Quand l’AfD vire en tête! – L’AfD est premier parti en Saxe et au Brandebourg, deuxième en Thuringe ! L’affaissement des partis membres de la Grande Coalition a évidemment relancé les réflexions sur la pérennité de la Groko. Annette Kramp-Karrenbauer, en amenant son parti à 28,7%, a subi sa première défaite électorale : malgré le soutien appuyé d’Angela Merkel, elle est sur la sellette et, bien que la CDU soit devenu le premier parti aux élections régionales de Brême, vieux fief du SPD et des Verts, ils ne sont plus rares ceux qui, à la CDU/CSU, se demandent si AKK est le bon choix pour succéder éventuellement à la chancelière actuelle. Au SPD, la situation n’est pas meilleure : la secrétaire générale, l’ancienne ministre du travail Andrea Nahles est, elle aussi, en difficulté, et il se pourrait bien qu’on lui trouve assez rapidement un successeur (Martin Schulz jure qu’il n’est pas candidat…).

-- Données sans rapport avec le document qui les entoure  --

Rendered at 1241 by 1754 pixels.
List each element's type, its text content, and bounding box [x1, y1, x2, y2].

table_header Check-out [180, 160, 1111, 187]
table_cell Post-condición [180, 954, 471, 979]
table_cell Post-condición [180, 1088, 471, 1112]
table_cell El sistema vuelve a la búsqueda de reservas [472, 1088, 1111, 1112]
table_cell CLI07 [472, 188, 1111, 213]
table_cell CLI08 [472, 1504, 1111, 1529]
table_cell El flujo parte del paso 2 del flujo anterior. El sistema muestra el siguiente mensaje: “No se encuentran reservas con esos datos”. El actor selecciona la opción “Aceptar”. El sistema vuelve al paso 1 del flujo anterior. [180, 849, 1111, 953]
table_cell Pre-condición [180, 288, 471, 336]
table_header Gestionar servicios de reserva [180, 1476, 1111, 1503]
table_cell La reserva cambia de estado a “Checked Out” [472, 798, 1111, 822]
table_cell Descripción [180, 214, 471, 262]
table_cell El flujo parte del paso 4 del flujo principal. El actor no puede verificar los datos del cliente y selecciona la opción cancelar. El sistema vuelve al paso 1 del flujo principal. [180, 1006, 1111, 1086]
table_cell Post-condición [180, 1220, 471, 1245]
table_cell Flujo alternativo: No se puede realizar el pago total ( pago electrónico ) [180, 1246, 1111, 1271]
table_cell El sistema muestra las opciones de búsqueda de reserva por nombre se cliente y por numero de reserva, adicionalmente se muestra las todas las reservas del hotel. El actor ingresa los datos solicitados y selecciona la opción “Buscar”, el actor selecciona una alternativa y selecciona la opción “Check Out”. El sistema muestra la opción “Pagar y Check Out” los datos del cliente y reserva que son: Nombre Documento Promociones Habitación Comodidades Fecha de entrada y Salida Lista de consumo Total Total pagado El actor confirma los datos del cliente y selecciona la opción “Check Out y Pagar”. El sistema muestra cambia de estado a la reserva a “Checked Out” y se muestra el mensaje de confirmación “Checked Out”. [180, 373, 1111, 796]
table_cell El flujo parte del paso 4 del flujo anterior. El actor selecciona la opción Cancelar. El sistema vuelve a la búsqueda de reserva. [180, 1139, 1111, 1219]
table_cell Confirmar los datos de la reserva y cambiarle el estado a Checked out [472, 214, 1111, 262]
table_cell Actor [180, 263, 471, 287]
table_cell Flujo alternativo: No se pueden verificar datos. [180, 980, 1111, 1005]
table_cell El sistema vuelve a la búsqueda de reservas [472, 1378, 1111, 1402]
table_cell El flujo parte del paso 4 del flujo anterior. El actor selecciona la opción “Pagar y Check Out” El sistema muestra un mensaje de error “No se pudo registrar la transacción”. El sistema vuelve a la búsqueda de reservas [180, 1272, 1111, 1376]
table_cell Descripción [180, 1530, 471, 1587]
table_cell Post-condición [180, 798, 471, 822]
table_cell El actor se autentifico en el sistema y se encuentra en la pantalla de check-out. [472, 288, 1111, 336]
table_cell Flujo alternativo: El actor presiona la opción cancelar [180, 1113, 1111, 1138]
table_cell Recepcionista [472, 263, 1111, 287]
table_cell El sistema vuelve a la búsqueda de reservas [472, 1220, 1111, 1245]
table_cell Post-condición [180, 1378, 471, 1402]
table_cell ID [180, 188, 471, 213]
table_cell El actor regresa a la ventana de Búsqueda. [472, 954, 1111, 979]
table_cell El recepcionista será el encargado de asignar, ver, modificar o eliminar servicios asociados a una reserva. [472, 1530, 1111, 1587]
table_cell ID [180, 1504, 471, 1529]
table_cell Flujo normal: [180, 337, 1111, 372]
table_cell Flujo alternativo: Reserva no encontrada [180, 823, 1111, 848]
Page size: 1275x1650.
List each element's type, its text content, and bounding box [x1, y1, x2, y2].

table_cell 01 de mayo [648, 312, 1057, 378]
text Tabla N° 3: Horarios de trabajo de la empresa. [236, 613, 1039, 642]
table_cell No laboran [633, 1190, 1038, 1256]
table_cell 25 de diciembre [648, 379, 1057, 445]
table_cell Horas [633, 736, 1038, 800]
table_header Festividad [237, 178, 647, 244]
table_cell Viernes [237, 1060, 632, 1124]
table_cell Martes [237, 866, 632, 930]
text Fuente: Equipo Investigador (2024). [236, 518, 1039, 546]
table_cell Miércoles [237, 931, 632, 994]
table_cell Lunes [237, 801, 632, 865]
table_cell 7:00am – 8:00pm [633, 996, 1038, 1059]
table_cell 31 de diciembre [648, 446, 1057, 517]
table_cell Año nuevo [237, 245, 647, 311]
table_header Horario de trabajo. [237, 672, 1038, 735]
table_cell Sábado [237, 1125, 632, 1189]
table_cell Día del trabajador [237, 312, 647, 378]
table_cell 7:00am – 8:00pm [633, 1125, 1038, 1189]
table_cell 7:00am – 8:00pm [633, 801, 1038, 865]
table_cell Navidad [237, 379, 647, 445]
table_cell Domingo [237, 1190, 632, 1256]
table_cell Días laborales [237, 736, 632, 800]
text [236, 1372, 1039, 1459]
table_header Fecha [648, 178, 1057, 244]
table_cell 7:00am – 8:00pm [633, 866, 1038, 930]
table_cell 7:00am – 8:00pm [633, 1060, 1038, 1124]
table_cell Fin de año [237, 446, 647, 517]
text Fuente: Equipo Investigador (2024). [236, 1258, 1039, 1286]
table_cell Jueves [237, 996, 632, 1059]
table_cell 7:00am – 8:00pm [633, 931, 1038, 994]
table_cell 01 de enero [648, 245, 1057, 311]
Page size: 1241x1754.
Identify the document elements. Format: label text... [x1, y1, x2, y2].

En France comme en Allemagne, les partis ont entamé une « danse du ventre » pour s’attirer les grâces des Verts, d’autant que ces derniers se déclarent aujourd’hui ouverts à toutes les formes de concertation : ils rêvent d’être les faiseurs de roi (de majorité) au Parlement Européen en négociant leur concours pour constituer, au coup par coup, des majorités d’idées ! Qui aurait cru, il y a encore quelques mois, que cela serait possible ! Avec la disparition des dinosaures, il faudra reconstruire. La théorie de l’évolution politique cherche un nouveau … Darwin !

(1) Exemples de taux de participation dans les pays dits « de l’Est » : 43% en Pologne, 43,4% en Hongrie, 22,7% en Slovaquie, 28,7% en Tchéquie, 28,3% en Slovénie, 30,3% en Bulgarie, 37,6% en Estonie, 53,08% en Lituanie, 51,07% en Roumanie.

(2) Voir eurojournalist.eu du 22 Mai.